Just the massive inconvenience of having to track down and implement the changes necessary to add non-square image support on most platforms. So if you think that is a minor thing that can be dismissed as nothing, then no. Or one can always crop, or resize, both of which throw away information, or pad, for which the underlying behavior is undocumented. I just don’t think any of these are great options. Do you?
If the answer is “you can always write your own” that is true, but it’s just underlining my point that the problem is not yet solved.
It's possible I am confused, yes. But I'm just going by what is in all the documentation and tutorials I have encountered.
It may have been solved in a lab somewhere, but the solution hasn't made it out into code usable by mere mortals, as far as I can tell. You may be applying a very special meaning of the words "nothing" and "dictate" it's just that it's very well hidden how to do this.
I'm not alone. Here are examples of other people struggling with non-square images and not succeeding:
You are confusing platforms with individual models. A platform, such as Pytorch or Tensorflow, does not care what shape is your input. You design and train a model for the whatever inputs you want. On the other hand, if someone trained a specific model architecture (e.g. YOLOv3 or Resnet-50) on some dataset of square images, then yes, this particular pre-trained model will expect the same input size and shape as what it was trained on. Does it make sense? If you take a beginner level course on deep learning (e.g. Stanford CS231n or FastAI course) you will immediately realize there's nothing (in any sense of the word) that prevents you from using any input shape to train your model.

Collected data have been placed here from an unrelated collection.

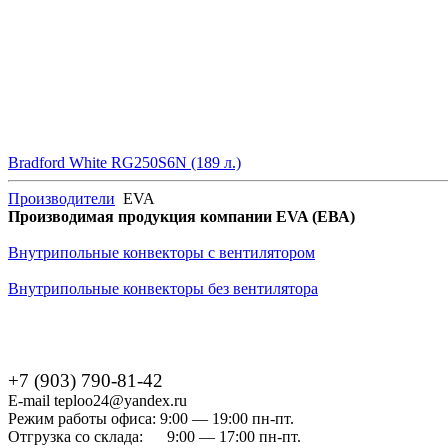
Bradford White RG250S6N (189 л.)
Производители
EVA
Производимая продукция компании EVA (ЕВА)
Внутрипольные конвекторы с вентилятором
Внутрипольные конвекторы без вентилятора
+7 (903) 790-81-42
E-mail teploo24@yandex.ru
Режим работы офиса: 9:00 — 19:00 пн-пт.
Отгрузка со склада: 9:00 — 17:00 пн-пт.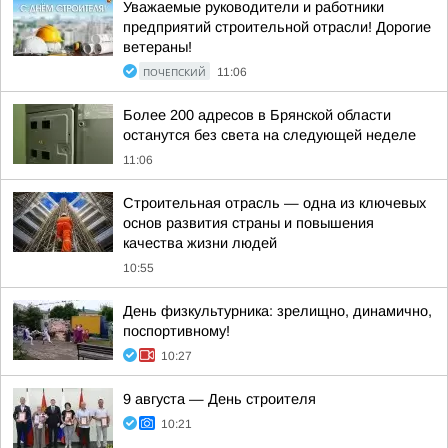
Уважаемые руководители и работники
предприятий строительной отрасли! Дорогие
ветераны!
ПОЧЕПСКИЙ
11:06
Более 200 адресов в Брянской области
останутся без света на следующей неделе
11:06
Строительная отрасль — одна из ключевых
основ развития страны и повышения
качества жизни людей
10:55
День физкультурника: зрелищно, динамично,
поспортивному!
10:27
9 августа — День строителя
10:21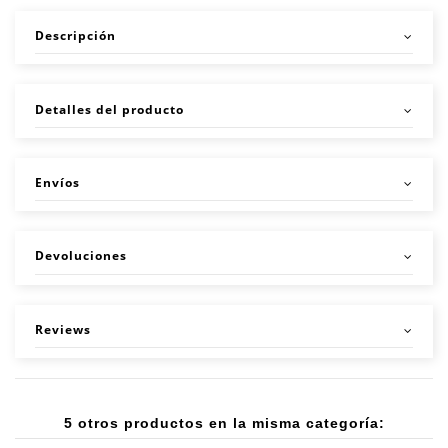
Descripción
Detalles del producto
Envíos
Devoluciones
Reviews
5 otros productos en la misma categoría: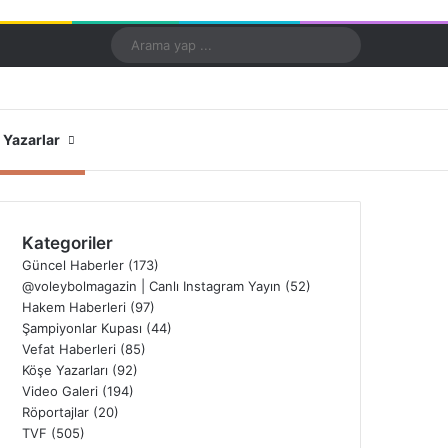
Kayıt Ol
Rastgele Makale
Kenar Bölmesi
Dış görünümü değiştir
Arama
yap
...
X
YouTube
Instagram
Yazarlar
Kategoriler
Güncel Haberler
(173)
@voleybolmagazin | Canlı Instagram Yayın
(52)
Hakem Haberleri
(97)
Şampiyonlar Kupası
(44)
Vefat Haberleri
(85)
Köşe Yazarları
(92)
Video Galeri
(194)
Röportajlar
(20)
TVF
(505)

If you don't want to learn the tools you use, you will need to find someone who will train a model on your images. If you're willing to pay for it you will find plenty of help. However, if you want to neither learn nor pay, then what exactly are you complaining about?
If you want to be able to run inference in batches, you have to normalize to a given input size. It often means a square input size if you want to minimally distort both vertical and horizontal images.
You can also use variable input shape in production if you need to. It will be harder to optimize, especially for throughput, but it's not impossible.